Exercise: Copy out every row below that contains the word "have".

*** Begin section ***

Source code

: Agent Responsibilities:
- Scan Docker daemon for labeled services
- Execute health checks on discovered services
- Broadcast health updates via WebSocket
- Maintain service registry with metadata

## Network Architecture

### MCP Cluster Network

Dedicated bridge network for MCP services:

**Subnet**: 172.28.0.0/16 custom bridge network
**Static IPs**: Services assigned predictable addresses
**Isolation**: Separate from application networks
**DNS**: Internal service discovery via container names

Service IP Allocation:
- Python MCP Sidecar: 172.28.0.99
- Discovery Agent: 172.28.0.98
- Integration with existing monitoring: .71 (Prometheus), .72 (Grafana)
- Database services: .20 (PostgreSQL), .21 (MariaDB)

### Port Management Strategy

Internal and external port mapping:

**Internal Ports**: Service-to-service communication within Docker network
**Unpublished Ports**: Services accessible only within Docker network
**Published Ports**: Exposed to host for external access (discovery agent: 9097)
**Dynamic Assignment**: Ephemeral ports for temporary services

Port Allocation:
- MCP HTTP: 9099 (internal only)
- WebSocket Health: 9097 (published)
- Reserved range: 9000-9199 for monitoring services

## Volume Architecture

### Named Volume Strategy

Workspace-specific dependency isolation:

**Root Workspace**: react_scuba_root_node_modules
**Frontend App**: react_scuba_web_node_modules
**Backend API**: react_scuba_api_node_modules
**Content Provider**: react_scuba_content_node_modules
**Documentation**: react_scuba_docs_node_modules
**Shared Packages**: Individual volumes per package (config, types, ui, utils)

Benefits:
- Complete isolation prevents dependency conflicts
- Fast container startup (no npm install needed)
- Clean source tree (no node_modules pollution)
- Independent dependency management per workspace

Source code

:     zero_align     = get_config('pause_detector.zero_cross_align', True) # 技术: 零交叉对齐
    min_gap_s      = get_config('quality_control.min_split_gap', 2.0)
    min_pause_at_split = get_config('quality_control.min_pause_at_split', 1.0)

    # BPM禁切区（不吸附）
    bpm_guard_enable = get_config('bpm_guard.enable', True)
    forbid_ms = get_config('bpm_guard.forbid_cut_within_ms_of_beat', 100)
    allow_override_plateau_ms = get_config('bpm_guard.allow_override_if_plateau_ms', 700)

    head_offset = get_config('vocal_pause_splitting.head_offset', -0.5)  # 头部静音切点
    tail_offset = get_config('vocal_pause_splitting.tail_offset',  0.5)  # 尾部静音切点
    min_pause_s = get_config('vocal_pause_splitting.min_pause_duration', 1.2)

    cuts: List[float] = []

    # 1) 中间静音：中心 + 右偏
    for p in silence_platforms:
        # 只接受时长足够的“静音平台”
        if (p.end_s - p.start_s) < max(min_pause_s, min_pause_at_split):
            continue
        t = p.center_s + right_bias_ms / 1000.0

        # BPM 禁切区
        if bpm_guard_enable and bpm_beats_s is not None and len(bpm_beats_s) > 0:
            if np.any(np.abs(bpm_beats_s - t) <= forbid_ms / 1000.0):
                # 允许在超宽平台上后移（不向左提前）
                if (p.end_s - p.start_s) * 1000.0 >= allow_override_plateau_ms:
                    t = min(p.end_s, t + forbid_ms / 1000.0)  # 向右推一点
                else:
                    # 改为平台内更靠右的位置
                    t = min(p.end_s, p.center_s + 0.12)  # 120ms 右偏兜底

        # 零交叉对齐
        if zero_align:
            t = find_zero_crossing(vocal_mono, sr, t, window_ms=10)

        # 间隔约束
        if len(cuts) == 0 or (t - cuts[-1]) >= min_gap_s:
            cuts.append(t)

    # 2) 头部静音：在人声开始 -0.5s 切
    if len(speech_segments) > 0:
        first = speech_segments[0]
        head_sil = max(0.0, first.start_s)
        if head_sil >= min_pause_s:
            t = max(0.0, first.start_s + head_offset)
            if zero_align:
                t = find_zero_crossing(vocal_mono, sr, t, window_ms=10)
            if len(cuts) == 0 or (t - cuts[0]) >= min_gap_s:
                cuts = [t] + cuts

*** End section ***
*** Begin section ***

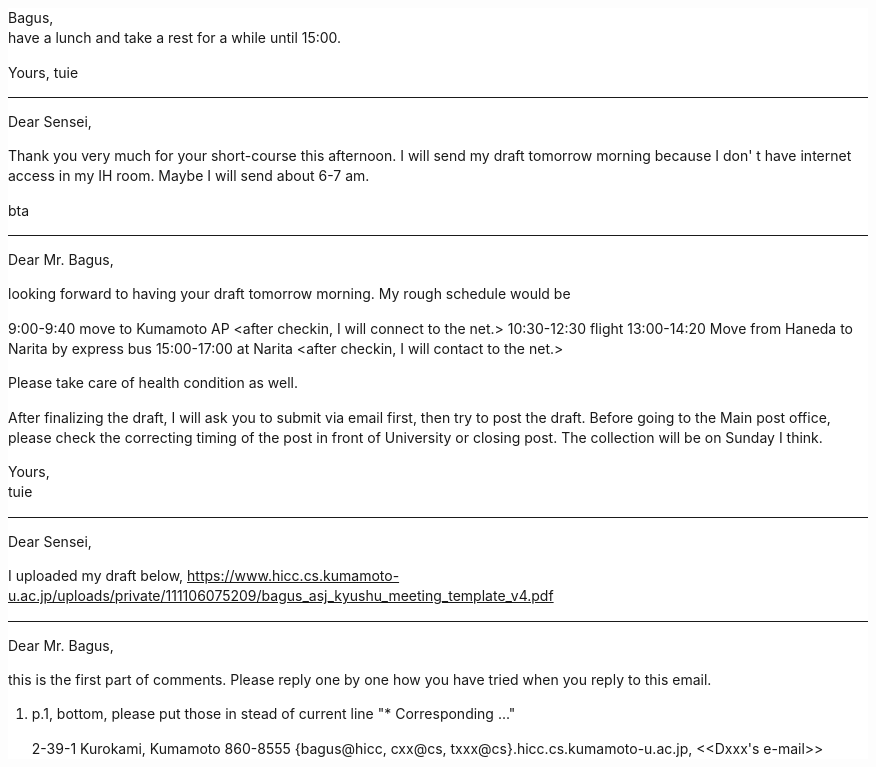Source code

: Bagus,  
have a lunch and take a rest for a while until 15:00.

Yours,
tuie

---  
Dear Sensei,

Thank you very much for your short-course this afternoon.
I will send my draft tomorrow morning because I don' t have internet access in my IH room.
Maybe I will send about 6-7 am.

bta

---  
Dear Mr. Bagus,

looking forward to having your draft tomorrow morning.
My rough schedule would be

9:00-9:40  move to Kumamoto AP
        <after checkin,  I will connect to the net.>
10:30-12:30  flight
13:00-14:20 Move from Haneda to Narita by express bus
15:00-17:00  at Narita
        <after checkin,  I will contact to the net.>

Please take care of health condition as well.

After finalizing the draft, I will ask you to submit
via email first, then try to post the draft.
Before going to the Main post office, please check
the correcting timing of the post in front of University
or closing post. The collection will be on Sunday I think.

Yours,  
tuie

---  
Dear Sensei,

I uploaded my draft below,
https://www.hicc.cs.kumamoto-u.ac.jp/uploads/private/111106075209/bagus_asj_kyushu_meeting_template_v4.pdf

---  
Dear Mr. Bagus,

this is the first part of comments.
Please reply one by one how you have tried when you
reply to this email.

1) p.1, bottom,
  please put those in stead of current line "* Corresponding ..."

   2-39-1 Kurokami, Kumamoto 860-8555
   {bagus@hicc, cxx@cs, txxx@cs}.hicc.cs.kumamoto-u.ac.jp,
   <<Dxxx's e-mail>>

*** End section ***
*** Begin section ***

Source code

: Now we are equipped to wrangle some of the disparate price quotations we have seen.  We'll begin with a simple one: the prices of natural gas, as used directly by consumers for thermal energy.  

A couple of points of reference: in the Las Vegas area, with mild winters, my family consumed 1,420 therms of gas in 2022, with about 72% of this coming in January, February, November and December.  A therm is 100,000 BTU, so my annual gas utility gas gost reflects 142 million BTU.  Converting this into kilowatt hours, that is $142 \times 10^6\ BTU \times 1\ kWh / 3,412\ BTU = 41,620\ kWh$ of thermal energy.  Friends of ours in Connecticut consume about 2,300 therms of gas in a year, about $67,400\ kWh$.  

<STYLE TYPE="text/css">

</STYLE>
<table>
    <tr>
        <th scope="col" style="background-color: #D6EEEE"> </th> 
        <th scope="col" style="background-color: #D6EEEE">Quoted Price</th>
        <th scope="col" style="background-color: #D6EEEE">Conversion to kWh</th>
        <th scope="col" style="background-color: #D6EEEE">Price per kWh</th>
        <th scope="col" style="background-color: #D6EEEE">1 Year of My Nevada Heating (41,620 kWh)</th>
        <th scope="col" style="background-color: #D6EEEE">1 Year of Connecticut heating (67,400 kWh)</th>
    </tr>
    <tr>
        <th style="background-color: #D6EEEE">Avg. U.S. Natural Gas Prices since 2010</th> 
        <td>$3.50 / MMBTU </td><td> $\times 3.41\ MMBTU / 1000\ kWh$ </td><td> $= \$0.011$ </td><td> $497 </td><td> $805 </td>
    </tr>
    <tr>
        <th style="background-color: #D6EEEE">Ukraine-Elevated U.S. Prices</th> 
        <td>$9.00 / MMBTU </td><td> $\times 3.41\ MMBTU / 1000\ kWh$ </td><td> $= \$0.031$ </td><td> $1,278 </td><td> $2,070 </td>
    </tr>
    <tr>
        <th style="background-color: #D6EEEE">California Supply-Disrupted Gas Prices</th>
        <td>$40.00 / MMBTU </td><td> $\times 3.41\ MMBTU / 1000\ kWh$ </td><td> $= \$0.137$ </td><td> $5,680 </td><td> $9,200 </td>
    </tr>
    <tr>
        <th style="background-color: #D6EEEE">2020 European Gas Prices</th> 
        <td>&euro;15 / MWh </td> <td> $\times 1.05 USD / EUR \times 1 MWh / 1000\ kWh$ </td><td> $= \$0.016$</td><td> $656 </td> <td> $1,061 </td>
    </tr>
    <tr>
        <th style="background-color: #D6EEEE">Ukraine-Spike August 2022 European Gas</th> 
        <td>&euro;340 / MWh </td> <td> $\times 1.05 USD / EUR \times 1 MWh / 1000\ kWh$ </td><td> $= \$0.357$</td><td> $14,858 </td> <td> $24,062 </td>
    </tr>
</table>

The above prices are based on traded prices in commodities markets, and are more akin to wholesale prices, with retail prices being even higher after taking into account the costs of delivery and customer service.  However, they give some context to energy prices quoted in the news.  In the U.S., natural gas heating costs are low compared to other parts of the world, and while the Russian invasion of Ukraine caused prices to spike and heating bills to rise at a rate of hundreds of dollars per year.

*** End section ***

Completed task:
have a lunch and take a rest for a while until 15:00.
I will send my draft tomorrow morning because I don' t have internet access in my IH room.
Please reply one by one how you have tried when you
: Now we are equipped to wrangle some of the disparate price quotations we have seen.  We'll begin with a simple one: the prices of natural gas, as used directly by consumers for thermal energy.  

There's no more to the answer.